………………

………………

 ふたりを、とてつもない虚無感がおそった。

 永遠にも感じる静けさがふたりをつつみこんだ。


 が。

 重低音がそれを破った。

 横から叩きつけたような衝撃がした。

ヲロシヤの特殊部隊だ。乗りこんでくる

……うん

おい、しっかりしろ。殺られるぞ

でも

 女は、うつむいた。

 視線の先には、痴女の残がいがあった。

 女は、その残がいに母国の未来を視た。


 死にもの狂いで戦って、いったい何になるのか――女はそう思った。

俺は、あきらめぬ

 男はカタナを抜いた。


 甲板には、ヲロシヤ国の特殊部隊があふれている。

 男に銃口を向けている。

 そして特殊部隊の後ろには、金髪青眼の大男がいる。

………………

 明らかに隊長である。

ふっ

 男は大男に向かって、不敵な笑みをした。

 それから甲板に向かって、低く鋭く飛んだ。

 金髪青眼の大男の眼前に着地した。


 びゅっとカタナを振った。

 そうやって血を飛ばした。

次は貴様だ

 男の後ろでは、特殊部隊のすべてが音もなく倒れている。

面白い

 大男は、ニヤリと笑った。

 コブシを振りおろした。

 男はそれをカタナで防いだ。

 しかし、吹っ飛ばされた。

 男は船室まで飛び、床に突っ伏した。

盗んだモノを返してもらおうか

ふんっ。
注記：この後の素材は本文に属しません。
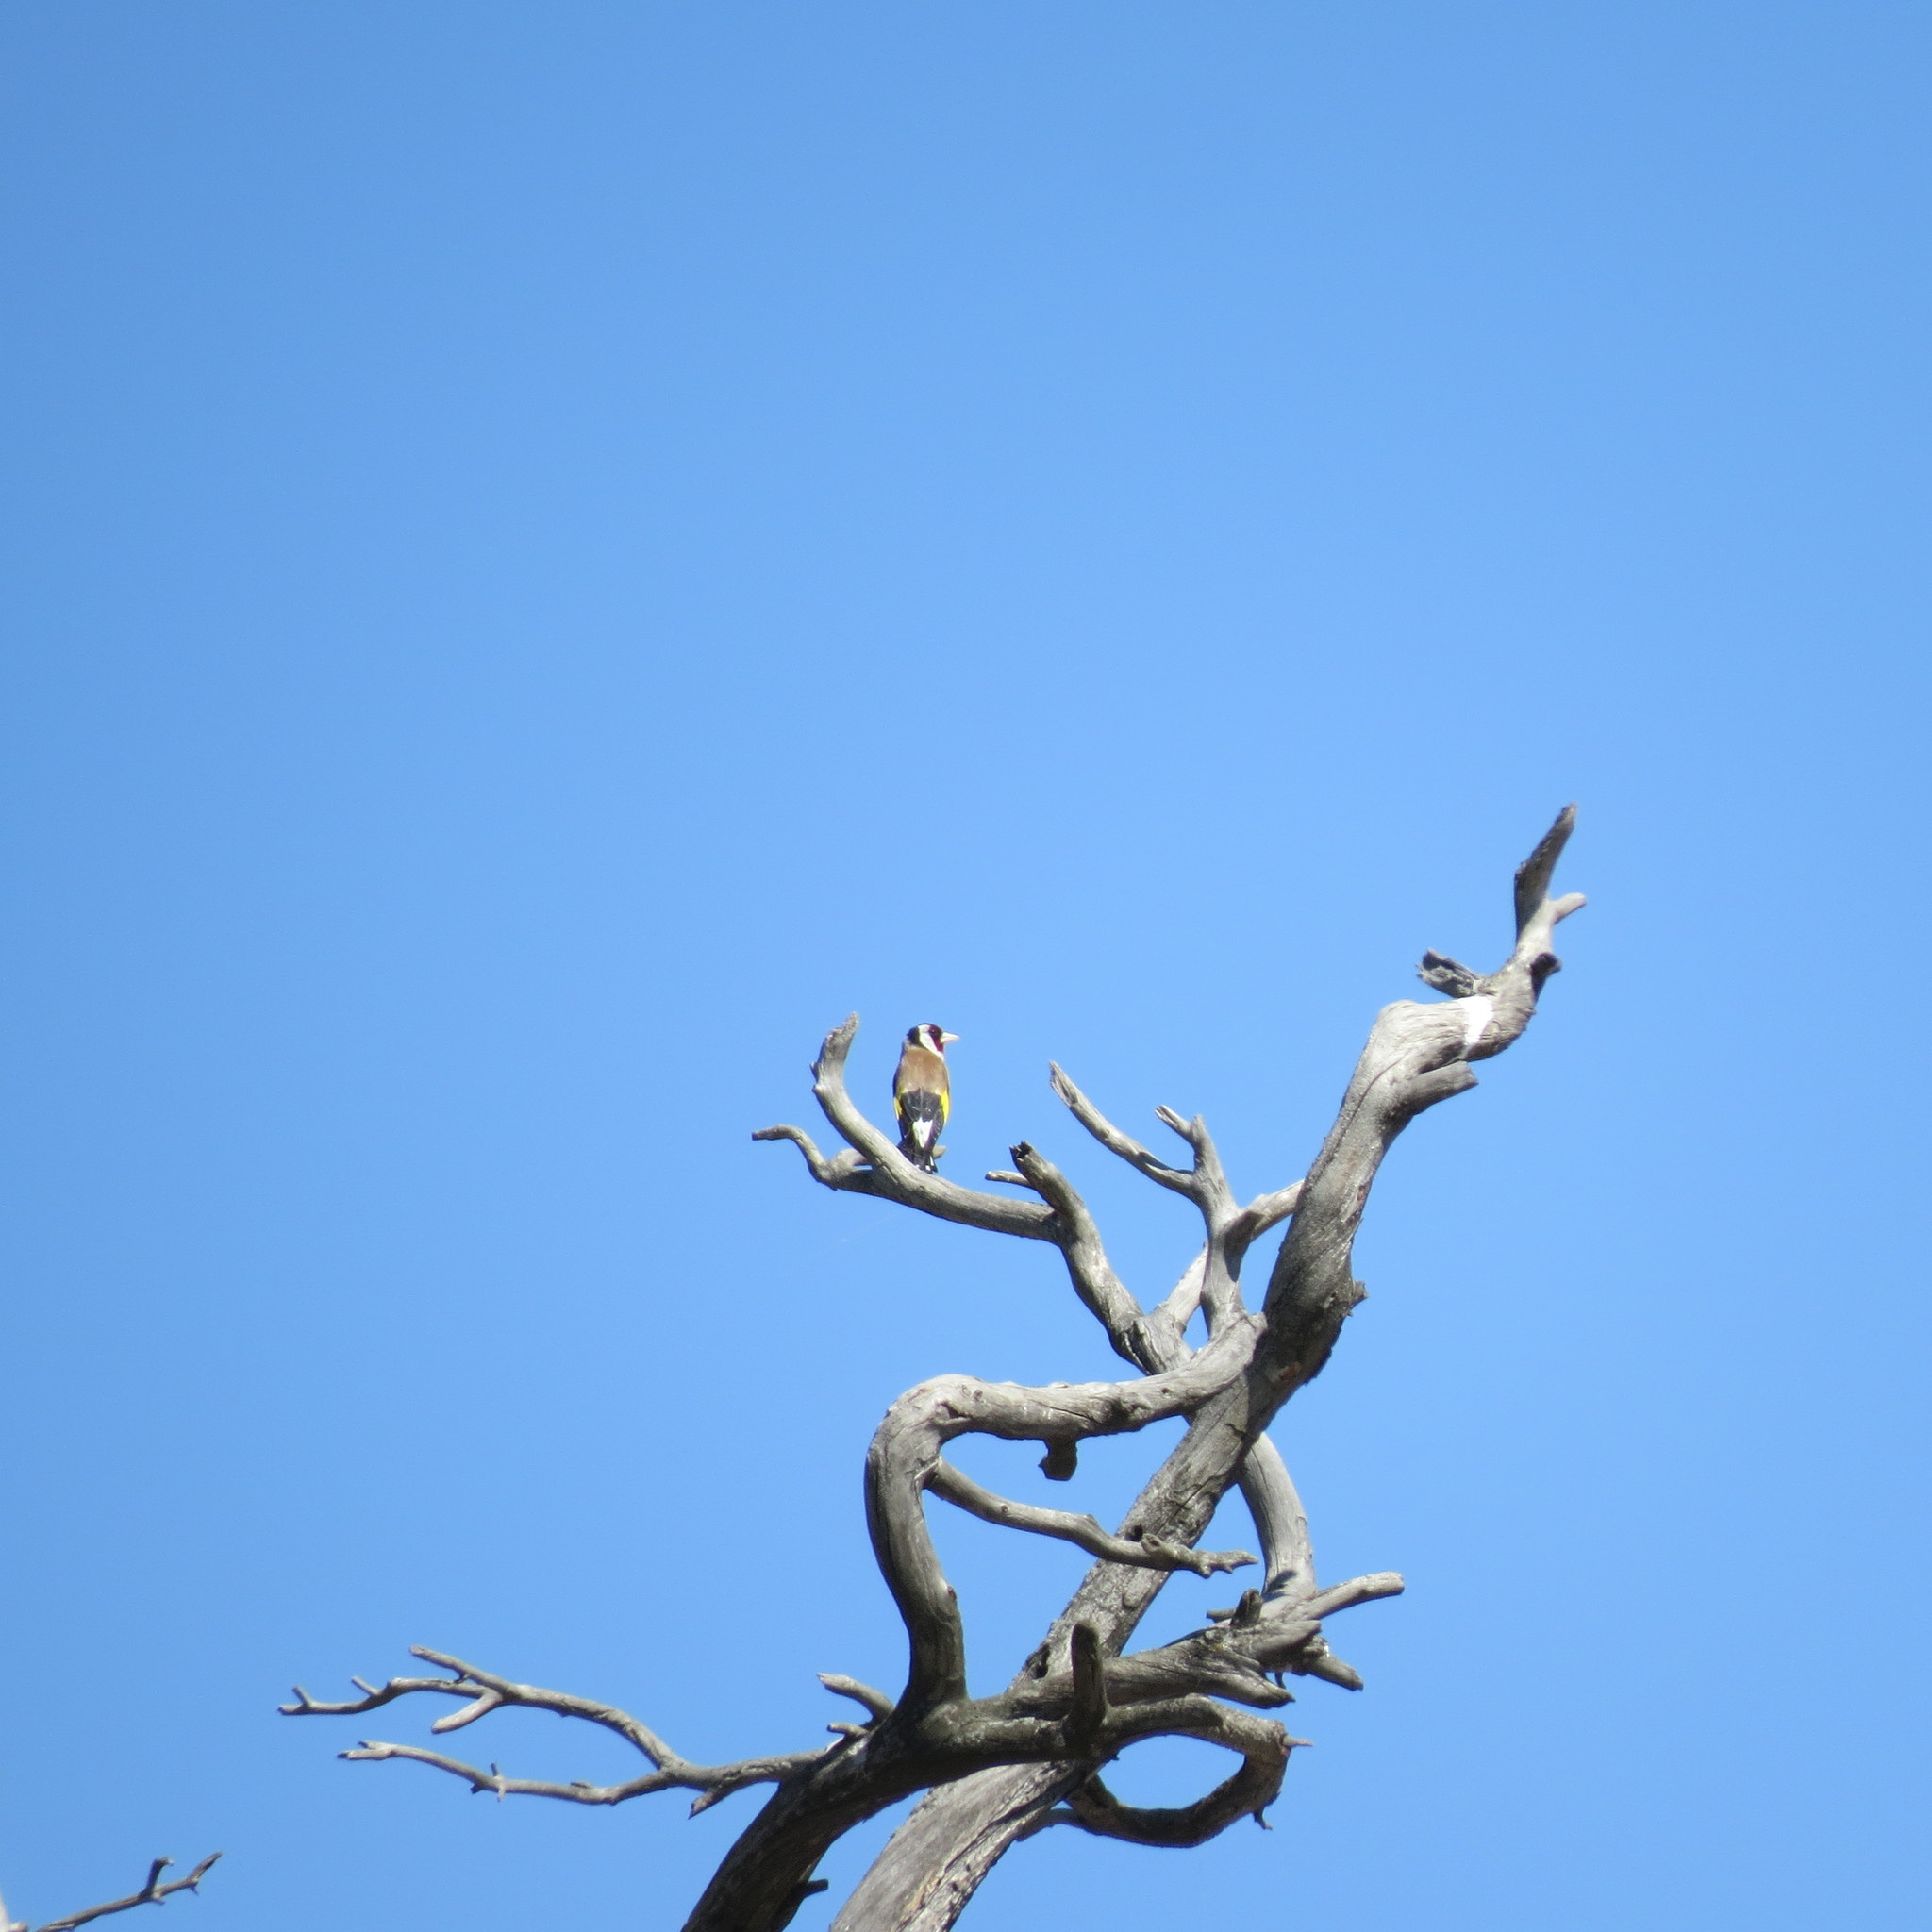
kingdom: Animalia
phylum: Chordata
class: Aves
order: Passeriformes
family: Fringillidae
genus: Carduelis
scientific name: Carduelis carduelis
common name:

貴様らの魚雷で、たった今、砕け散ったところだ

かまわぬ

ならば食らえっ

 男は、痴女の残がいから腕の部分をつかみ、それを大男に投げつけた。

 大男は、不意をつかれた。

ぐはっ!?

 痴女の腕が、大男の胸に刺さった。

 大男は、血を噴いて仰け反った。


 しかし、言葉を失ったのはヒノモト国のスパイ――男と女のほうだった。

 大男が生きているだけでなく、女体化したからだ。

バカなっ!?

 大男は艶めかしく腰をくねらせた。

 大男……いや、元・大男は顔をあげた。

うふぅん

 まるで人形のような整った顔の、しかもぞっとするほど肉感的な美貌であった。

痴女か? 痴女の腕から、なにか感染したのか!?

………………

オトコ、オトコがほしいのぉ

 元・大男は、そう言ってしゃがみこんだ。

 ぺちゃぺちゃと口のまわりを赤く染めて、特殊部隊の死体をもてあそんだ。


 もてあそばれた死体は、なんと、よみがえった。

 しかも女体化していた。

気味の悪いヤツめ

 男は銃を拾うと、それを元・大男にむけた。

 ガン!

 撃った。

 しかし死ななかった。

 ガン! ガガガン!!

 男は何発も撃った。

 それでも、元・大男は死ななかった。

オトコがほしいぃ

 元・大男は顔をあげた。

ちっ

 男と元・大男の目と目が遭った。

 ふらふらと元・大男が寄ってきた。

なるほど、そういうことか

 男は、ひとりうなずいた。

………………

 しかし、女は肝をつぶさんばかりにおどろいた。

おまえは、これを持ってヒノモト国へ帰れ

 男は、床に転がる痴女のもうひとつの腕を、スッパリ斬り離した。

まかせたぞ

 男はそう言って、女に『腕』を手渡した。

奥に魚雷艇がある。おまえなら、あれでヒノモト国にたどりつける

うっ、うん

 女は大きくうなずいた。

 しかし、状況をまったく理解していなかった。

 彼女は、意味不明の連続に、すでに冷静な判断力を失っている。

 喪心して立っているのもやっとである。

ヤツは俺が食い止める

 男は、はげますようにそう言って、女を無理やり魚雷艇に乗せた。

 バシュン!

 魚雷艇が発射した。

 女は、しばらくするとその棺桶のような魚雷艇のフタを開いた。

 身を乗りだし、はるか後方の船を見た。

 その瞬間、船が爆発した。

………………

 そして、数十分後――。

 痴女の腕を抱いた女が、陸軍に保護された。

 ヲロシヤ国の究極兵器が、今、ヒノモト国の手に渡ったのである。